They slept by vast fires that died in the night and yesterday, at dawn, four Portuguese sentries had been, discovered frozen, their greatcoats iced to the ground, dead by the river. Someone had tipped them in, breaking the Agueda's thin ice, because no one wanted to dig graves. The army had taken its fill of digging; for twelve days they had done nothing else; batteries, parallels, saps and trenches, and they never wanted to dig again. They wanted to fight. They wanted to carry their long bayonets up the glacis of Ciudad Rodrigo, to go into the breach, to kill the French, and take those fires and houses for themselves. They wanted to be warm.

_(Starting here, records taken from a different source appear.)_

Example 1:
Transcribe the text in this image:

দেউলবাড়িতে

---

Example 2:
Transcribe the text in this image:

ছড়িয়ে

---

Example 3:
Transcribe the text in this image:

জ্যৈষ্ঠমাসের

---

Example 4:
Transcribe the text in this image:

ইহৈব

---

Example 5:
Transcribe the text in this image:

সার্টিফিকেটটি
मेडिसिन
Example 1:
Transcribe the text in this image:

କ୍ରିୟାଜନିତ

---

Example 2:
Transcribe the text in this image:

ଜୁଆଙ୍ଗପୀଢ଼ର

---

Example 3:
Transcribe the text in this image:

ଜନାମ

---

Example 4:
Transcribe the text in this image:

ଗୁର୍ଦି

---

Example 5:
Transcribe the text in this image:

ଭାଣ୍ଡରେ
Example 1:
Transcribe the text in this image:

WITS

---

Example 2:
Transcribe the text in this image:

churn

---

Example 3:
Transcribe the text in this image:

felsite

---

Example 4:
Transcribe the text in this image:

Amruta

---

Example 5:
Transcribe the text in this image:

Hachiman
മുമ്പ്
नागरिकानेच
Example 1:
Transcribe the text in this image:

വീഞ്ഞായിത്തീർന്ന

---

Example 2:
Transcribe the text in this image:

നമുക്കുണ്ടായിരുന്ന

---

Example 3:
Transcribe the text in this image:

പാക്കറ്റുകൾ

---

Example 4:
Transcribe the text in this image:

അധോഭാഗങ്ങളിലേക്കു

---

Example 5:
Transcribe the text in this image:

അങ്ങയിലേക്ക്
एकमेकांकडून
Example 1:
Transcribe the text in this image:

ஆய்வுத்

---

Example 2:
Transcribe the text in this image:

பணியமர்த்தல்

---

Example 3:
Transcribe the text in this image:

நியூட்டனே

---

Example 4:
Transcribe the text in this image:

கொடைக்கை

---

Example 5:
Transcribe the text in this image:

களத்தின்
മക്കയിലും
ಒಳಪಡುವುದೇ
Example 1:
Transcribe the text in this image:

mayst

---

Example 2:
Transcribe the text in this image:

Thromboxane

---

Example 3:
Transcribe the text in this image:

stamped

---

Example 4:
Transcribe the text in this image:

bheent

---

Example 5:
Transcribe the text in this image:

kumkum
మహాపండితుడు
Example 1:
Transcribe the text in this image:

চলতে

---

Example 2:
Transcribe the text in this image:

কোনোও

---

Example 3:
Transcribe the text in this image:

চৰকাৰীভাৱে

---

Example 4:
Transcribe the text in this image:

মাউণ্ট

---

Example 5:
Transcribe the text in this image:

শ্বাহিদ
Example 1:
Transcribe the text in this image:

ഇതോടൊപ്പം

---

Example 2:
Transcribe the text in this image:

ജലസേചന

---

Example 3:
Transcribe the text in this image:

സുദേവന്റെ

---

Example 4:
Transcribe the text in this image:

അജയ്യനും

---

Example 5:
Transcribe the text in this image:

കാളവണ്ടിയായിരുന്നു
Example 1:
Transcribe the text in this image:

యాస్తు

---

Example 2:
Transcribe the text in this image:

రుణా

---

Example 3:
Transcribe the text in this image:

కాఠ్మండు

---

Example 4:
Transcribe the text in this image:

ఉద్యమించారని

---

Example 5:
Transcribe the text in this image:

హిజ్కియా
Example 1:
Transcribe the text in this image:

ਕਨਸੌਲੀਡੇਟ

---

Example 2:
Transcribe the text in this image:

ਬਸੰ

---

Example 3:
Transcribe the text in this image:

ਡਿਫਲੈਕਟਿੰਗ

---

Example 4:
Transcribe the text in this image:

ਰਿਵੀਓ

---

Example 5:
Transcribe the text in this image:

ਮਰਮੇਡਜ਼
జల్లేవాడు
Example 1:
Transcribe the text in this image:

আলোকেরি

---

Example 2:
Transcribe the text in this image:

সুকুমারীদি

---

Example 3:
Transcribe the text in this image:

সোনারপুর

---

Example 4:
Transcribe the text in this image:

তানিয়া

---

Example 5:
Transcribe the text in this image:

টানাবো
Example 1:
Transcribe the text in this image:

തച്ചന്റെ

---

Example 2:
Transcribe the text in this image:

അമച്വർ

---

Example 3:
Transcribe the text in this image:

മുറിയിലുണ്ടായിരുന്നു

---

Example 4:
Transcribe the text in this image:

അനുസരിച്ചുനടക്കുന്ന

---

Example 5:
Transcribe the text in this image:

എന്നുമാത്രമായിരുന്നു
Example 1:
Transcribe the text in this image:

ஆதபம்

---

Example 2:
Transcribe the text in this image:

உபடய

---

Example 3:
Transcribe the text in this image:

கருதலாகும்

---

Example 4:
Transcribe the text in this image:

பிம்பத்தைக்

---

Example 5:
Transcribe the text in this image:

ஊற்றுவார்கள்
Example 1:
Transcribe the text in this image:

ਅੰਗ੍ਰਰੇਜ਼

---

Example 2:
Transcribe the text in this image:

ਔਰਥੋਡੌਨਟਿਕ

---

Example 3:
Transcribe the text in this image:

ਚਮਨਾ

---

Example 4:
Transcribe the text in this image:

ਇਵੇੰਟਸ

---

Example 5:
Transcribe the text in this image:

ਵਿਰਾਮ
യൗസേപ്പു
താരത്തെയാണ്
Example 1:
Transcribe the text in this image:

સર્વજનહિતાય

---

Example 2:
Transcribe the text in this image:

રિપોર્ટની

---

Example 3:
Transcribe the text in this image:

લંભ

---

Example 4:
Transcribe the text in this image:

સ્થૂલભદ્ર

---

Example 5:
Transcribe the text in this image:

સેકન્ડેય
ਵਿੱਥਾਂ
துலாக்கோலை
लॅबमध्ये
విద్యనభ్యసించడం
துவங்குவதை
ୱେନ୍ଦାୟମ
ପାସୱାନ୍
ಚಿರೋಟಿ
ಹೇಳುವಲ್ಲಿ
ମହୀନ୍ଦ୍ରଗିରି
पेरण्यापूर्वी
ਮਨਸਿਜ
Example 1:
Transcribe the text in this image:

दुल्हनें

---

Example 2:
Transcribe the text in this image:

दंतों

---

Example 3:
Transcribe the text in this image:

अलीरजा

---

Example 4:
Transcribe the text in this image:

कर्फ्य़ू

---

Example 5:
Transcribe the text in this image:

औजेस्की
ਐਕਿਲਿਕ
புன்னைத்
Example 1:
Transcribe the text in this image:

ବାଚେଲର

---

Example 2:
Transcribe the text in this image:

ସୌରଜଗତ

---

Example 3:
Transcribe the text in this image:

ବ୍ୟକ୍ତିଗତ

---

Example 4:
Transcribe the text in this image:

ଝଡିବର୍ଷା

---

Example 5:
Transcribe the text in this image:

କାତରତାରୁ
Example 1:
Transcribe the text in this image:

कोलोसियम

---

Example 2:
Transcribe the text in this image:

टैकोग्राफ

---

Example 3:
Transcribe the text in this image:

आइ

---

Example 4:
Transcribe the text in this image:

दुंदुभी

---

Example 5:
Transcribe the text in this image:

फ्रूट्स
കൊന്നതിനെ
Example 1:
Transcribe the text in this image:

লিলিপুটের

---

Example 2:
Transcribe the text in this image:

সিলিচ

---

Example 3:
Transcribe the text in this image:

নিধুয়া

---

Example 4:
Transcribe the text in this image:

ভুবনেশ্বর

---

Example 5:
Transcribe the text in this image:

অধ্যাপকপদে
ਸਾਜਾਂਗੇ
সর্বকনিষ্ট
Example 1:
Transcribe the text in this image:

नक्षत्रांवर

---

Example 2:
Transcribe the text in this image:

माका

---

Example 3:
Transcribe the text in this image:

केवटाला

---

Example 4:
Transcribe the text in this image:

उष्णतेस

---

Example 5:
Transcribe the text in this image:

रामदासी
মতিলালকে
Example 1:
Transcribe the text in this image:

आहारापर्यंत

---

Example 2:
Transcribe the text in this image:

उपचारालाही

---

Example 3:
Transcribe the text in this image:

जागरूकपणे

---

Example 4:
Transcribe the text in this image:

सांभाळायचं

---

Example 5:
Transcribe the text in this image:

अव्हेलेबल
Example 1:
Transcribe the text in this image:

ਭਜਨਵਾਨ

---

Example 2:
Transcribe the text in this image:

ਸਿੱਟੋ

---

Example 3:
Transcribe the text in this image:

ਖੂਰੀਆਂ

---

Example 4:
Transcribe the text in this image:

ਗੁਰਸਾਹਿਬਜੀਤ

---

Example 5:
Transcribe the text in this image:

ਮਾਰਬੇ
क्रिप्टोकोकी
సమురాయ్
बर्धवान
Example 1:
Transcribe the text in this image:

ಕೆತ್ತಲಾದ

Sharpe, Captain of the South Essex's Light Company, lay in the snow and stared through his telescope at the largest breach. He could not see much. Even from the hillside, five hundred yards from the town, the snow-covered slope of the glacis hid all but the top few feet of Ciudad Rodrigo's main wall. He could see that the British guns had done damage and knew that the stones and rubble must have cascaded into the hidden ditch to make a crude ramp, perhaps a hundred feet wide, up which the attackers must climb to get into the heart of the fortress town. He wished he could see beyond the breach to the alleyways at the foot of the shot-scarred church tower that was so close to the walls. The French would be busy there, building new defences, siting fresh cannon, so that when the attack burst over the rubbled mound of the breach it would be met with precisely planned horror, flame and grapeshot, death in the night.

Sharpe was afraid.

It was a strange knowledge, known to him alone, and he was ashamed of it. It was not certain that the attack would be on this day, but the army, with the instinct of men who know that the time has come, were confident that Wellington would order the assault this night.